The court’s third statement is difficult to follow. It seems to be saying that the clause should be enforced because the purpose of the clause is to be enforced. Circular reasoning is a “logical fallacy in which the reasoner begins with what they are trying to end with.” The court appears to have fallen into precisely this trap.

Non-Signatories

After concluding that the forum selection clause bound Ogden, the court then considered whether it also bound the members of his party who never signed the guest registration form. The plaintiffs argued that “only Ogden signed the forms and he did not hold the authority to sign the cards for any other adults or children listed as Plaintiffs in this lawsuit.” As a matter of traditional agency law, this argument is inarguably correct. The court did not, however, look to traditional agency law to resolve this issue.

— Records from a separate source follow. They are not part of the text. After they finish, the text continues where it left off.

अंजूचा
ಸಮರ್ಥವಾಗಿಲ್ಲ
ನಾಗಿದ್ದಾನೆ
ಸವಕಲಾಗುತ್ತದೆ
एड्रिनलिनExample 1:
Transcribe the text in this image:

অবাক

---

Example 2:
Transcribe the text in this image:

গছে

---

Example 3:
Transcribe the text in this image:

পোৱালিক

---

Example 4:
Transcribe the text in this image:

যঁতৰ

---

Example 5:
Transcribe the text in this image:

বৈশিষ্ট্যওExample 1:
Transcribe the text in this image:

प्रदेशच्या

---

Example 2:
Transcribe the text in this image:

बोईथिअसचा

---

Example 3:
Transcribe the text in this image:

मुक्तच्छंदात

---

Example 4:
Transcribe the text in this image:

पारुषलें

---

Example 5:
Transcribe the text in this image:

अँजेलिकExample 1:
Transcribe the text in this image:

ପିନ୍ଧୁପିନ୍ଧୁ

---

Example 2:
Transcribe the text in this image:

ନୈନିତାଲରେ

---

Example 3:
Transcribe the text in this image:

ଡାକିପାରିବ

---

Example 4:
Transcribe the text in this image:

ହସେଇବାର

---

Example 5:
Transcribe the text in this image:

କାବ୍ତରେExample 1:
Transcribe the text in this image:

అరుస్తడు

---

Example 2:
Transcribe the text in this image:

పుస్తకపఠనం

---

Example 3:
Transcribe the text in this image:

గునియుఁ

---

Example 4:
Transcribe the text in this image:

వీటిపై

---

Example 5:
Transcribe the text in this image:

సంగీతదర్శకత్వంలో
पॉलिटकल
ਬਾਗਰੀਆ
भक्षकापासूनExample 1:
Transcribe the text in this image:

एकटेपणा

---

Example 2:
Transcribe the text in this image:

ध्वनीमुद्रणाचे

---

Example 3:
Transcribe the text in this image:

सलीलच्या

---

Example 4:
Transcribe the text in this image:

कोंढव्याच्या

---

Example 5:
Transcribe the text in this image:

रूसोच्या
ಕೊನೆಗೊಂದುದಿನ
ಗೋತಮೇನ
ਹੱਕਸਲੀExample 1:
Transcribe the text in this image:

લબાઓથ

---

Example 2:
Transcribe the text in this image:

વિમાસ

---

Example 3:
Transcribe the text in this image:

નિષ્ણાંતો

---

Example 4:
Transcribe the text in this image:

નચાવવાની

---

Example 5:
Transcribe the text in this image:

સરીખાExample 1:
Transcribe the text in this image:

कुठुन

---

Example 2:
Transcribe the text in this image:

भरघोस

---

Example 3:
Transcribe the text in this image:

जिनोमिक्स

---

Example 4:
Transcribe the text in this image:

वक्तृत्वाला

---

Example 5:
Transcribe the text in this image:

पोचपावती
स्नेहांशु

Instead, the court invoked the closely-related-and-foreseeable test. That test, which was recently adopted by the Fifth Circuit, posits that a non-signatory is bound by a forum selection clause when it is so “closely related” to the contract signatory that it is “foreseeable” that the non-signatory will be bound. The court then applied this test and concluded that all the plaintiffs—including those who never signed the form—were required to litigate in the Bahamas.

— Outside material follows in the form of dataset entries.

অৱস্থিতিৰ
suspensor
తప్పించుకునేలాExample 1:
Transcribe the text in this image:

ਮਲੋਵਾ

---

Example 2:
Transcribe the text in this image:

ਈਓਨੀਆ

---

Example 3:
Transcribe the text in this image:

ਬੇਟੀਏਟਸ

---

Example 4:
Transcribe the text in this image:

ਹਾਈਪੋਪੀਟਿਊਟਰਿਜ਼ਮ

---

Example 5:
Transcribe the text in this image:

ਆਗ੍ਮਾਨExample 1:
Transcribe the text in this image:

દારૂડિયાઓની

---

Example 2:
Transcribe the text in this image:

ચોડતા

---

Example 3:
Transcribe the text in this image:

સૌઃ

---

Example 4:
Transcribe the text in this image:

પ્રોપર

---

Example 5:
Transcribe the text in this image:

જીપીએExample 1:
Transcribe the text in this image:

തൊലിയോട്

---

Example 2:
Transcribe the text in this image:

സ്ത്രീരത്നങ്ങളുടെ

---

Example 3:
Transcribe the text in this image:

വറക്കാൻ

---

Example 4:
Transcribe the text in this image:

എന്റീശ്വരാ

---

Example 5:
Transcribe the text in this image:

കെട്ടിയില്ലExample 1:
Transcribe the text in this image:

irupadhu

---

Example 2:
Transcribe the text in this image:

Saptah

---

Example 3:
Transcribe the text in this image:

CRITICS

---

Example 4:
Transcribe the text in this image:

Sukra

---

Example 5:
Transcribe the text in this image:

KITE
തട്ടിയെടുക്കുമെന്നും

There are two problems with the court’s reasoning. The first is that the closely-related-and-foreseeable test has traditionally been used to bring willing defendants within the scope of forum selection clauses that they did not sign. In a classic case, the Ninth Circuit held that affiliates of an Italian manufacturer that agreed to a forum selection clause requiring all disputes to be resolved in Italy could take advantage of the clause even though the affiliates never signed the agreement. That is not what happened here. In Doe, the court used the test to bind unwilling plaintiffs to a forum selection clause in an agreement that they never signed. This is a far more problematic use of the test, as Robin Effron and I argued in a recent article.

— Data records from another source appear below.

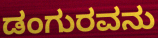
ಡಂಗುರವನು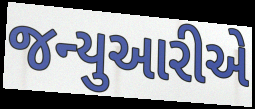
જન્યુઆરીએ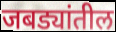
जबड्यांतील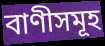
বাণীসমূহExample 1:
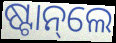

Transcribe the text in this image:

ଷ୍ଟାନ୍‌ଲେ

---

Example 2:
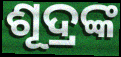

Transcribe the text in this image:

ଶୂଦ୍ରଙ୍କ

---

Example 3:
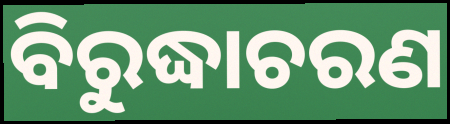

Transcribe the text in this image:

ବିରୁଦ୍ଧାଚରଣ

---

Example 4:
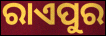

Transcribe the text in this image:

ରାଏପୁର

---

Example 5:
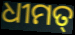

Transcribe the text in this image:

ଧୀମତ୍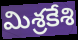
మిశ్రకేశి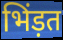
भिंड़तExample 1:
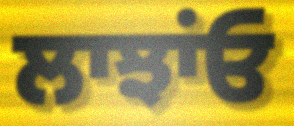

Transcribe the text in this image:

ਲਾਝਾਂਓ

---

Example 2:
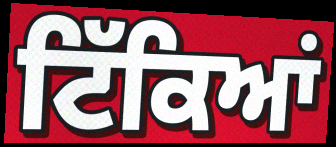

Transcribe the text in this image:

ਟਿੱਕਿਆਂ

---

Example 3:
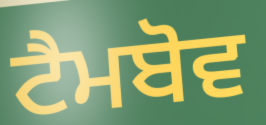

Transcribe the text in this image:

ਟੈਮਬੋਵ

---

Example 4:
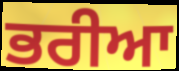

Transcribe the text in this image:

ਭਰੀਆ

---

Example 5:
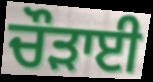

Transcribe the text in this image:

ਚੌੜਾਈ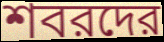
শবরদের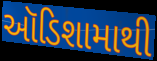
ઑડિશામાથીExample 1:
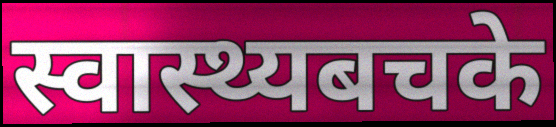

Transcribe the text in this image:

स्वास्थ्यबचके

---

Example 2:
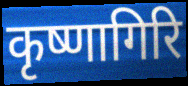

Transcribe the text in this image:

कृष्णागिरि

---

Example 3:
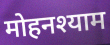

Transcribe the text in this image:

मोहनश्याम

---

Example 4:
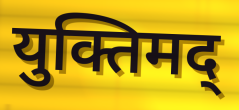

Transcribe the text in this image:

युक्तिमद्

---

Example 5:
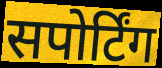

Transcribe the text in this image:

सपोर्टिंगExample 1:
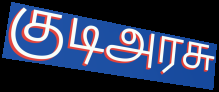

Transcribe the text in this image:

குடிஅரசு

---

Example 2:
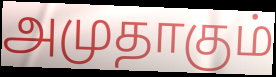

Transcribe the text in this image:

அமுதாகும்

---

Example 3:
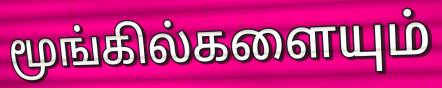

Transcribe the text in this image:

மூங்கில்களையும்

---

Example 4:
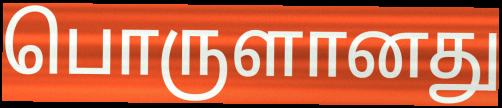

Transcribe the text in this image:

பொருளானது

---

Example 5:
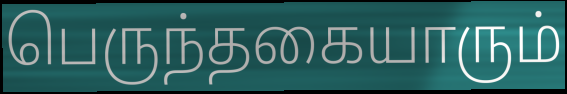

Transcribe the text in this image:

பெருந்தகையாரும்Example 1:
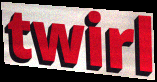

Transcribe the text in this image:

twirl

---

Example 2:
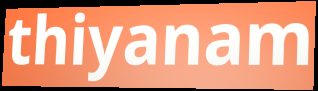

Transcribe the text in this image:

thiyanam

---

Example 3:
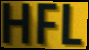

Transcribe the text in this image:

HFL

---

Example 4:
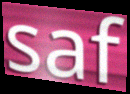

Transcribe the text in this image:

saf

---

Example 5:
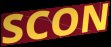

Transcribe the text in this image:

SCON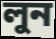
লুন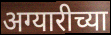
अग्यारीच्याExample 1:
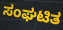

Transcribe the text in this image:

ಸಂಘಟಿತ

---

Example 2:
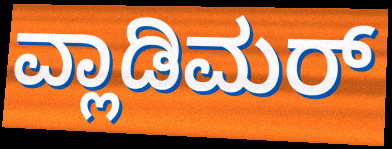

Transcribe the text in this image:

ವ್ಲಾಡಿಮರ್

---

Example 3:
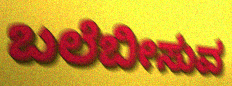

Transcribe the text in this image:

ಬಲೆಬೀಸುವ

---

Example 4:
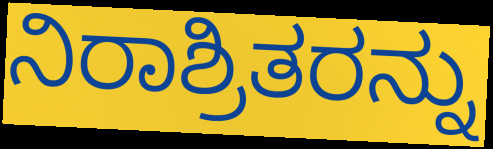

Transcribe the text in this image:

ನಿರಾಶ್ರಿತರನ್ನು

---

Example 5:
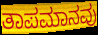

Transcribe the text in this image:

ತಾಪಮಾನವುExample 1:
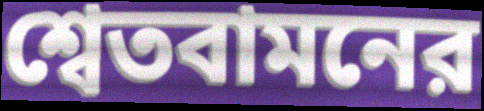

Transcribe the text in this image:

শ্বেতবামনের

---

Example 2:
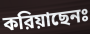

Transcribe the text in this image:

করিয়াছেনঃ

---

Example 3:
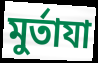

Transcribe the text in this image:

মুর্তাযা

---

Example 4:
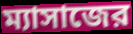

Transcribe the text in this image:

ম্যাসাজের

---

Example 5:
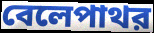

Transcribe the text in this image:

বেলেপাথরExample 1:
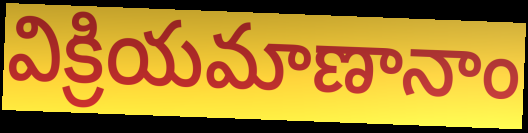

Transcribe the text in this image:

విక్రియమాణానాం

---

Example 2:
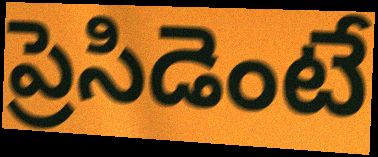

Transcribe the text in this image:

ప్రెసిడెంటే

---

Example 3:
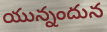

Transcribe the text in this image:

యున్నందున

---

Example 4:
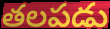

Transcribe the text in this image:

తలపడు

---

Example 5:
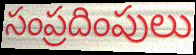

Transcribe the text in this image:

సంప్రదింపులుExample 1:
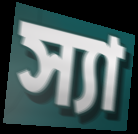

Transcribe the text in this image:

স্যা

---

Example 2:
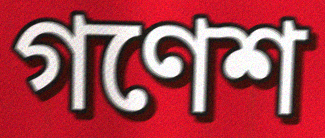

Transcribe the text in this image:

গণেশ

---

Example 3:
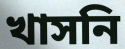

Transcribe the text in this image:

The second problem with the court’s reasoning is that it applies U.S. law to determine the status of the non-signatories when the issue was arguably governed by Bahamian law. The contract at issue was negotiated and signed in the Bahamas. It was to be performed in the Bahamas. It contained a choice-of-law clause selecting the law of the Bahamas. There is little doubt that the agreement is governed by the laws of the Bahamas. It does not appear, however, that any court in the Bahamas has ever applied the closely-related-and-foreseeable test to bind a non-signatory. Instead, the courts in the Bahamas follow traditional principles of agency law similar to those apply by courts in England and the United States. If the contract is governed by the law of Bahamas, and if that nation has not adopted the closely-related-and-foreseeable test, then it is not at all clear that this test may be used in place of agency law to bind non-signatory plaintiffs to a contract provision in an agreement they never signed.

Conclusion

The decision in Doe v. Marriott Int’l, Inc. is yet another example where a U.S. court relied on questionable reasoning to conclude that a foreign forum selection clause was enforceable over the plaintiff’s objections. The court first bent the usual rules of contract formation to conclude that Ogden was bound by a forum selection clause that he specifically disclaimed. It then applied the closely-related-and-foreseeable test—a test that has never been applied by a Bahamian court—to bring a group of non-consenting plaintiffs within the scope of a clause in a contract governed by Bahamian law.